_Consigne_
Recopiez intégralement le texte du matériel ci-dessous, ligne par ligne et sans rien modifier. Laissez de côté les images.

..............................

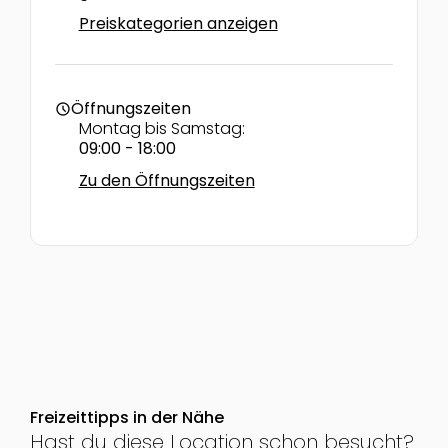
Preiskategorien anzeigen
Öffnungszeiten
schedule
Montag bis Samstag:
09:00 - 18:00
Zu den Öffnungszeiten
Freizeittipps in der Nähe
Hast du diese Location schon besucht?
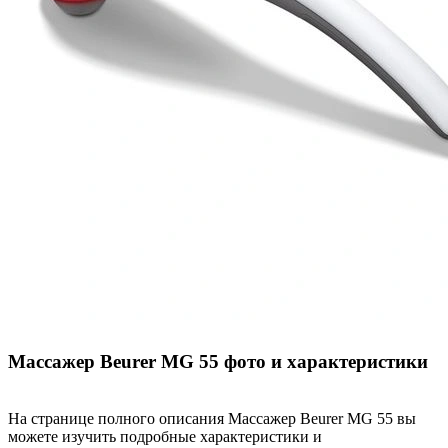
Массажер Beurer MG 55 фото и характеристики
На странице полного описания Массажер Beurer MG 55 вы
можете изучить подробные характеристики и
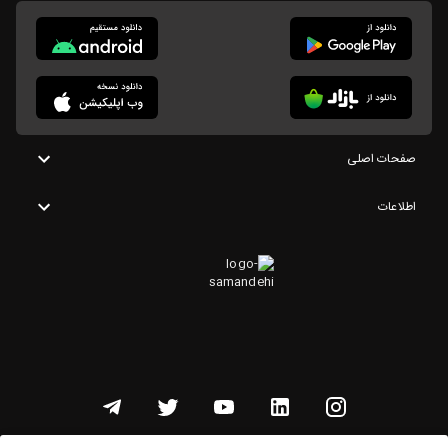
صفحات اصلی
اطلاعات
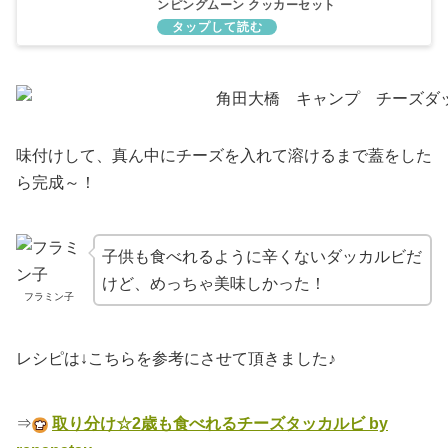
ンピングムーン クッカーセット
味付けして、真ん中にチーズを入れて溶けるまで蓋をした
ら完成～！
子供も食べれるように辛くないダッカルビだ
けど、めっちゃ美味しかった！
フラミン子
レシピは↓こちらを参考にさせて頂きました♪
⇒
取り分け☆2歳も食べれるチーズタッカルビ by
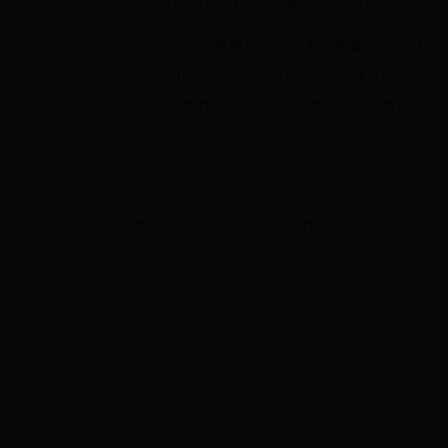
除非你的应用程序是为开发人员准备的，否则你应
40，80,160.等等，直到你在一个可接受的时间范围
监控其他事件，如电话睡眠/唤醒或应用程序的启
变算法方法。
碧藍幻想
澳大利亚有望连续第五次进军世界杯
Copyright © 2022 2022世界杯_国足进过几次世界杯 - 4v116.com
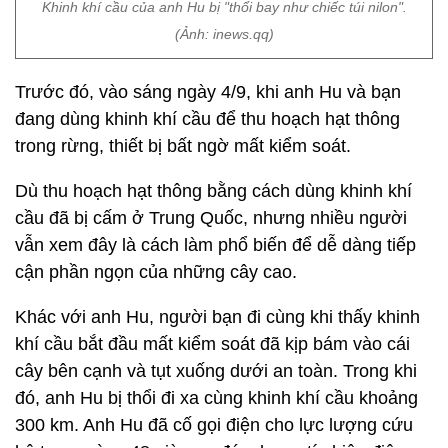
Khinh khí cầu của anh Hu bị "thổi bay như chiếc túi nilon".
(Ảnh: inews.qq)
Trước đó, vào sáng ngày 4/9, khi anh Hu và bạn
đang dùng khinh khí cầu để thu hoạch hạt thông
trong rừng, thiết bị bất ngờ mất kiểm soát.
Dù thu hoạch hạt thông bằng cách dùng khinh khí
cầu đã bị cấm ở Trung Quốc, nhưng nhiều người
vẫn xem đây là cách làm phổ biến để dễ dàng tiếp
cận phần ngọn của những cây cao.
Khác với anh Hu, người bạn đi cùng khi thấy khinh
khí cầu bắt đầu mất kiểm soát đã kịp bám vào cái
cây bên cạnh và tụt xuống dưới an toàn. Trong khi
đó, anh Hu bị thổi đi xa cùng khinh khí cầu khoảng
300 km. Anh Hu đã cố gọi điện cho lực lượng cứu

..............................

_Corrigé_
Preiskategorien anzeigen
Öffnungszeiten
schedule
Montag bis Samstag:
09:00 - 18:00
Zu den Öffnungszeiten
Freizeittipps in der Nähe
Hast du diese Location schon besucht?
Массажер Beurer MG 55 фото и характеристики
На странице полного описания Массажер Beurer MG 55 вы
можете изучить подробные характеристики и
صفحات اصلی
اطلاعات
ンピングムーン クッカーセット
味付けして、真ん中にチーズを入れて溶けるまで蓋をした
ら完成～！
子供も食べれるように辛くないダッカルビだ
けど、めっちゃ美味しかった！
フラミン子
レシピは↓こちらを参考にさせて頂きました♪
⇒
取り分け☆2歳も食べれるチーズタッカルビ by
除非你的应用程序是为开发人员准备的，否则你应
40，80,160.等等，直到你在一个可接受的时间范围
监控其他事件，如电话睡眠/唤醒或应用程序的启
变算法方法。
碧藍幻想
澳大利亚有望连续第五次进军世界杯
Copyright © 2022 2022世界杯_国足进过几次世界杯 - 4v116.com
Khinh khí cầu của anh Hu bị "thổi bay như chiếc túi nilon".
(Ảnh: inews.qq)
Trước đó, vào sáng ngày 4/9, khi anh Hu và bạn
đang dùng khinh khí cầu để thu hoạch hạt thông
trong rừng, thiết bị bất ngờ mất kiểm soát.
Dù thu hoạch hạt thông bằng cách dùng khinh khí
cầu đã bị cấm ở Trung Quốc, nhưng nhiều người
vẫn xem đây là cách làm phổ biến để dễ dàng tiếp
cận phần ngọn của những cây cao.
Khác với anh Hu, người bạn đi cùng khi thấy khinh
khí cầu bắt đầu mất kiểm soát đã kịp bám vào cái
cây bên cạnh và tụt xuống dưới an toàn. Trong khi
đó, anh Hu bị thổi đi xa cùng khinh khí cầu khoảng
300 km. Anh Hu đã cố gọi điện cho lực lượng cứu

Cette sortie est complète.